- _Instructions to follow_
Where the line with "right shoulder: (458, 291)" appears in the records below, start there and transcribe each line exactly through the last.
_ _ _
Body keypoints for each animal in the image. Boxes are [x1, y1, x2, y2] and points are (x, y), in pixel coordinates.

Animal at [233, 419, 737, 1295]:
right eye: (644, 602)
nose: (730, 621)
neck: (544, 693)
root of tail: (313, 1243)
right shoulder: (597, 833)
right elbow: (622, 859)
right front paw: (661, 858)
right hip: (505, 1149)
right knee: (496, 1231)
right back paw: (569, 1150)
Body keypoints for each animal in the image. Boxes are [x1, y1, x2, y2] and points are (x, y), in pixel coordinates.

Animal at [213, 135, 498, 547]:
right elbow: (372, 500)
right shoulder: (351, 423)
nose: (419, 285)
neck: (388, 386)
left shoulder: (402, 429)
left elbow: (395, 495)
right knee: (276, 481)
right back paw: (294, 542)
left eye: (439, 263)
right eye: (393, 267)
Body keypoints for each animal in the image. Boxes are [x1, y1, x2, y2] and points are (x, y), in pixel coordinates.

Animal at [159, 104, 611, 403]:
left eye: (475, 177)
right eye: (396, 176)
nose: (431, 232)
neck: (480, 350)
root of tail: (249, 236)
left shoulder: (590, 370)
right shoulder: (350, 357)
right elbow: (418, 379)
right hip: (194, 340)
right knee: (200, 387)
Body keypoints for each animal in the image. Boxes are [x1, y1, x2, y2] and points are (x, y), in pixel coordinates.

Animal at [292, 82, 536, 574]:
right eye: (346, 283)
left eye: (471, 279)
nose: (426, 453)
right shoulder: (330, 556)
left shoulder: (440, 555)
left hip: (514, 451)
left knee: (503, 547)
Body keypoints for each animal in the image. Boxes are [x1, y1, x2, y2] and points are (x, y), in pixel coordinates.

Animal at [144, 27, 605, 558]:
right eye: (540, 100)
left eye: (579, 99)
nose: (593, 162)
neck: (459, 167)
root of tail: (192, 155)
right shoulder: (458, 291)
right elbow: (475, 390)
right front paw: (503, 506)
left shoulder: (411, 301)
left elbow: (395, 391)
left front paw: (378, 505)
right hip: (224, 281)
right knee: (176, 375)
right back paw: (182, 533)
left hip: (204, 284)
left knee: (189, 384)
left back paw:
_ _ _
- _Response area_
right shoulder: (458, 291)
right elbow: (475, 390)
right front paw: (503, 506)
left shoulder: (411, 301)
left elbow: (395, 391)
left front paw: (378, 505)
right hip: (224, 281)
right knee: (176, 375)
right back paw: (182, 533)
left hip: (204, 284)
left knee: (189, 384)
left back paw:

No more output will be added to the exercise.